Origines

Capoeira des villes, Capoeira des champs

Le terme de Capoeira voit sa naissance dans les champs de plantation de canne de sucre. Les clairières ouvertes dans la forêt ont servie de canal pour l’évasion des hommes noirs en recherchent de liberté et de meilleures conditions de vie dans les quilombos.

Certains affirment que l’histoire de la capoeira est liée à la ville, d’autres pensent qu’elle est nait dans les campagnes.

« Il ne fait aucun doute, elle est née dans le milieu rurale durant la lutte pour la liberté. Cependant, la malice (la « sorcellerie » capoeiristique) est urbaine » affirme le chercheur de Bahia, Waldeloir Reva, un auteur classique sur le sujet, qui publia un essai socio-ethnographique sur le respect du jeu d’Angola.

Nous ne pouvons pas déterminer avec certitude si la capoeira s’est d’abord développée à Rio de Janeiro ou à Salvador. En vérité, il est fort probable qu’elle ait grandi dans ces deux villes simultanément.

 

Les esclaves noirs

Les esclaves noirs ont commencé à être expatriés au Brésil vers 1548 et durant 3 siècles. Leur langue officielle était le banto, dont fait la partie la langue Quimbundo.

Ces expatriés étaient des africains venant d’Angola, de Benguela, du Mozambique, de Cambinda et du Congo : « Ils étaient des peuples de petits royaumes et avec une maîtrise raisonnable des techniques agricoles. Leur particularité résidait dans une vision très imaginative de la vie, avec une grande capacité d’adaptation culturelle » explique l’anthropologue Oderp Serra.

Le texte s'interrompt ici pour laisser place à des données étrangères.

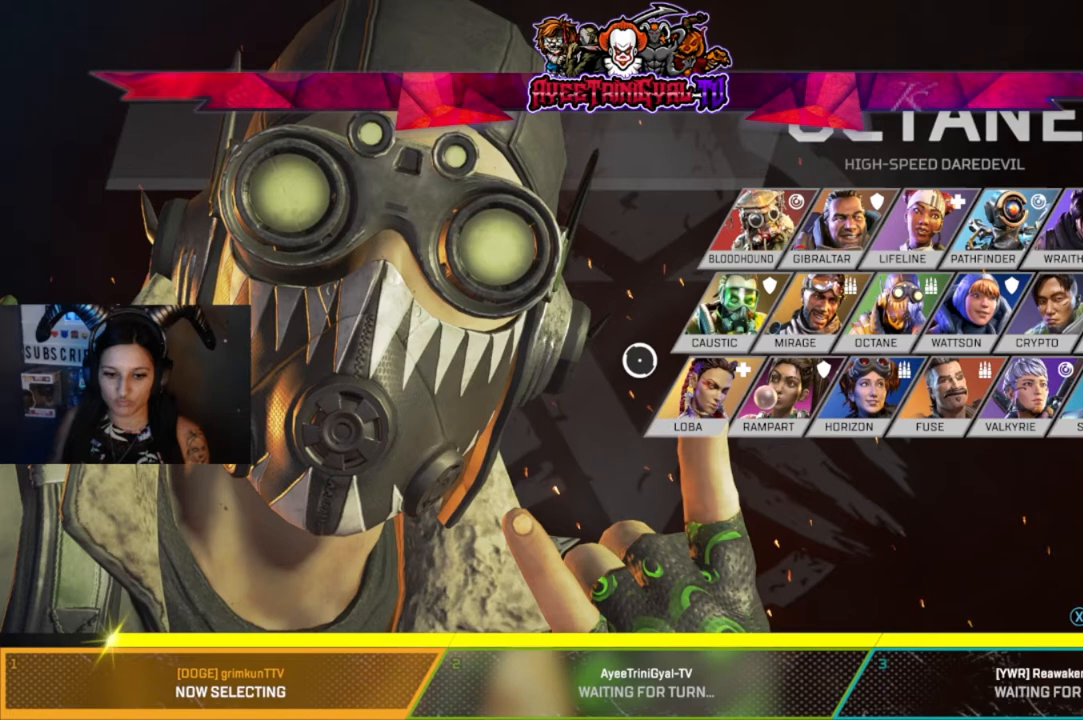
Gameplay with a controller (Xbox layout); each line is a JSON object with the inputs held at the frame after it. "events" lists button and stick changes between this image and that frame as [ms after this image, input, new state], when the widget could be followed in between.
{"buttons": [], "left_stick": "center", "right_stick": "center", "events": []}
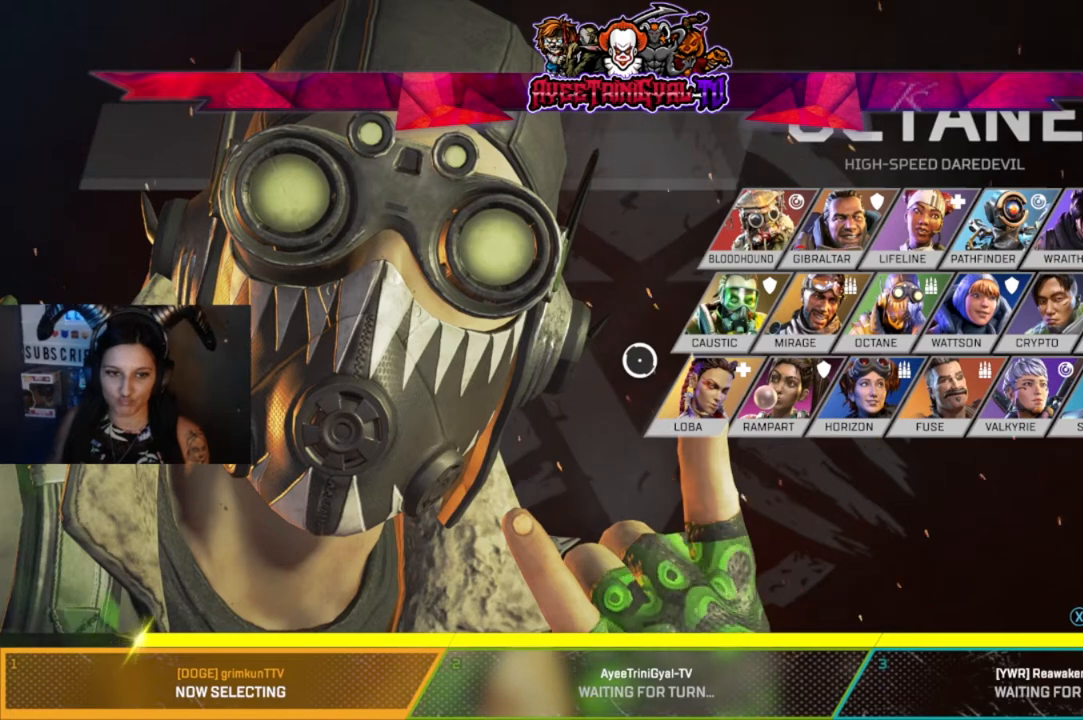
{"buttons": [], "left_stick": "center", "right_stick": "center", "events": []}
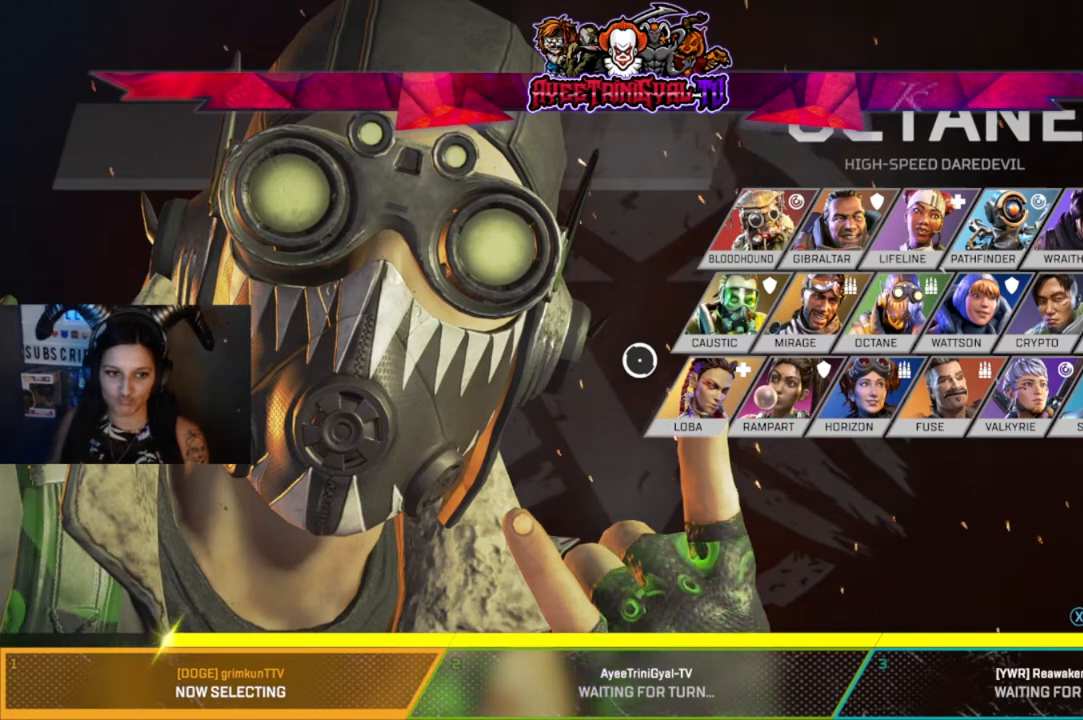
{"buttons": [], "left_stick": "center", "right_stick": "center", "events": []}
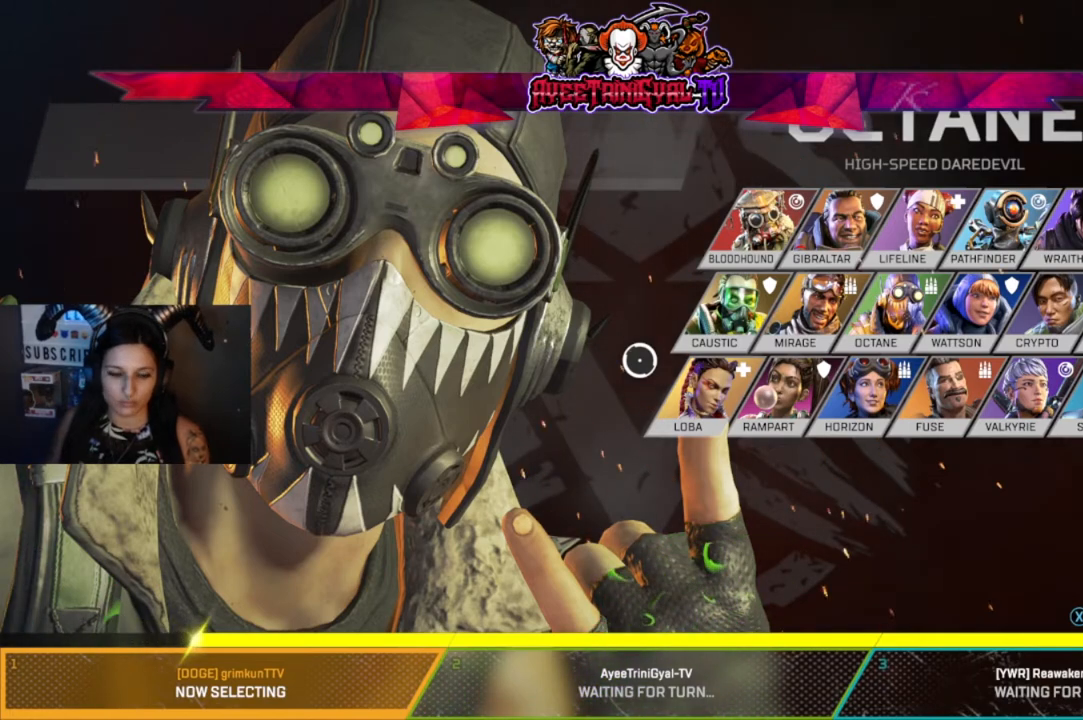
{"buttons": [], "left_stick": "center", "right_stick": "center", "events": []}
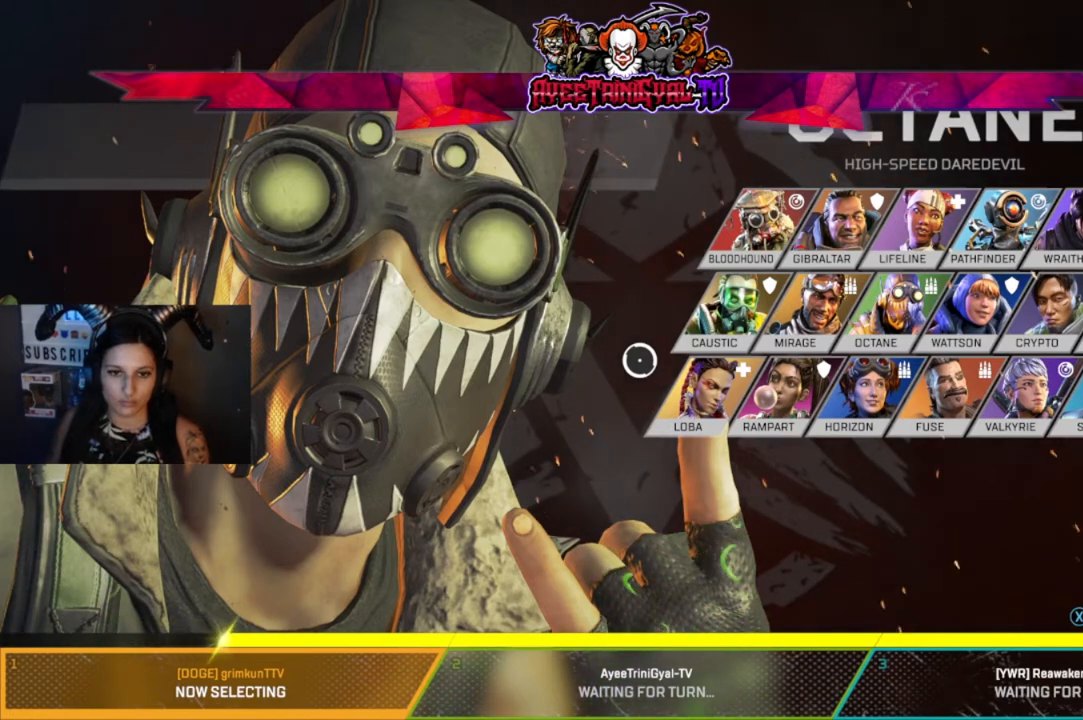
{"buttons": [], "left_stick": "center", "right_stick": "center", "events": [[233, "left_stick", "up-left"], [400, "left_stick", "center"]]}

Au Brésil, ces groupes ethniques, avant de devenir rivaux, s’unirent dans l’esclavage formant ainsi une culture africaine au Brésil qui a planté des bases et des traditions très fortes dans la culture brésilienne, dans la danse, la musique et les techniques des mouvements du corps.

« Il n’existe pas dans l’histoire récente du Brésil, de données qui peuvent affirmer que la capoeira provient d’Afrique ». Il est certain qu’elle a été développée par des esclaves au Brésil, la capoeira est donc authentiquement brésilienne. On sait aussi que la capoeira est vraiment apparue comme un « instrument de libération contre un système dominant et oppresseur ».

 

Les Quilombos

Au Brésil, les esclaves qui fuyaient ont créés des sociétés cachées, les quilombos. Un Quilombo est un endroit reculé dans l’arrière pays brésilien où se cachés les esclaves en fuite. Les registres qui déterminent les dates d’apparition situent cette période entre 1578 et 1632.

L’apparition de la capoeira s’est fondée avec l’histoire de la résistance des hommes noirs au Brésil. Voici pourquoi la plupart des auteurs qui ont écrit sur le sujet associent l’apparition de la capoeira à l’apparition du premier quilombo.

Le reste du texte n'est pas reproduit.